What to expect: Toughness. Fire. Fearlessness. Led AFC QBs with 529 rushing yards, a trademark of a career in which he's averaged nearly five yards a run. You may see him jawing with head coach Jon Gruden, too, and Gannon won't put up with mistakes: The Raiders had only 20 giveaways in '00, best in the AFC.
Before this year: Longtime struggler with the Buccaneers, Dilfer spent six seasons of frustration in Tampa Bay, finally getting bumped out of his starting spot by Shaun King last season. Dilfer had 70 TD passes and 80 interceptions in six years there and never really earned the confidence of fans or coaches.
This year: As a free-agent pickup, he finally bumped out Tony Banks and started eight games for the Ravens, going 7-1. He had 12 TD passes and 11 interceptions in 11 games, then led the Ravens to a 21-3 win against Denver last week.

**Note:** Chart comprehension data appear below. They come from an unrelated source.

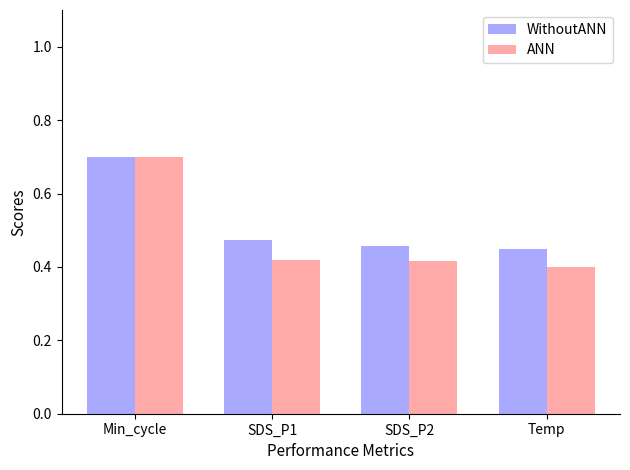

Which series has the widest spread of values?

ANN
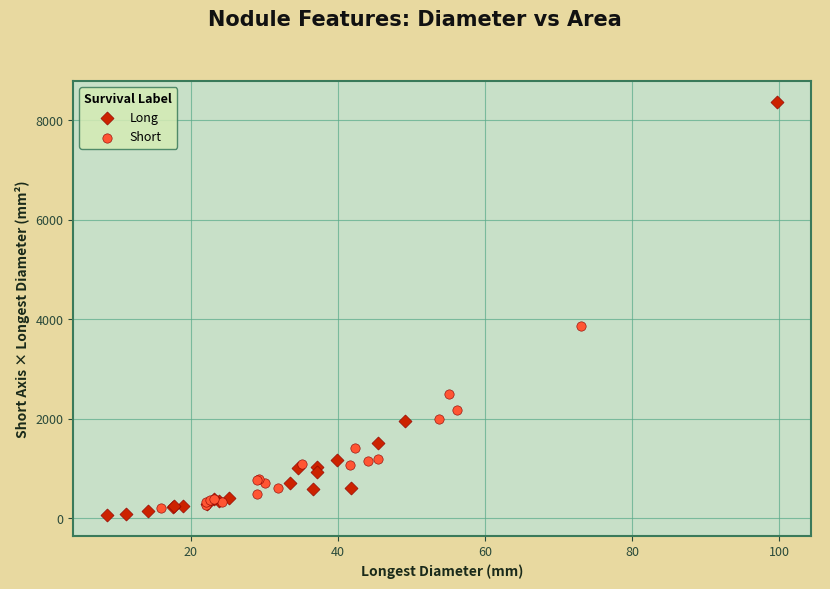

Which series has the largest Y range (max minus min)?

Long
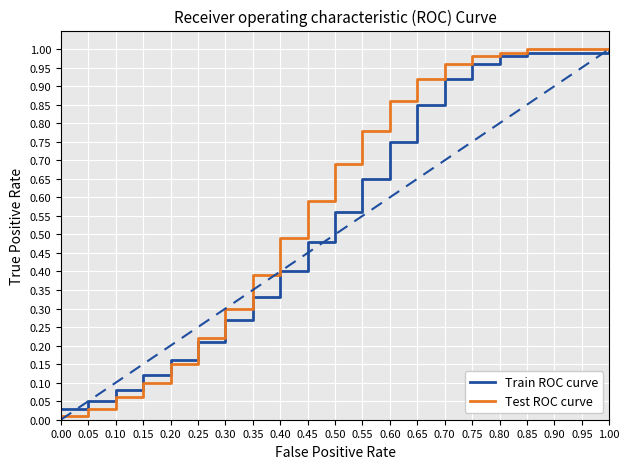

True or false: Train ROC curve has a value of 0.5 at 0.75.

False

What to expect: The Ravens, with their defense, are just asking Dilfer to take care of the ball and let the running game do its thing. Nothing chancy, nothing much downfield. A lot like Tampa Bay with Dilfer, in fact. He's brought them this far, but word is the Ravens could be shopping again in the offseason.
Before this year: The former "Air" McNair has been grounded by a strong running game headlined by Eddie George. McNair simply hasn't needed to throw. The No. 3 pick in the '95 draft also has been brought along slowly. He had 50 TD passes and 36 interceptions in his first five seasons.
This year: Again, the Titans have relied on ball control with George, so McNair had only 15 TD passes (tying a career best) and 13 interceptions (tying a career worst). He did complete a career-best 62.6 percent of his passes. But for the first time since his rookie year, when he played in only four games, McNair didn't run for a TD.
What to expect: Oh, but McNair can run, and escape pressure, as he did in last year's Super Bowl. He is averaging 7.0 yards a carry in the postseason. And although he still lacks the downfield game he had at Alcorn State, McNair has proven to be a winner: 21 times in his last 26 starts, in fact.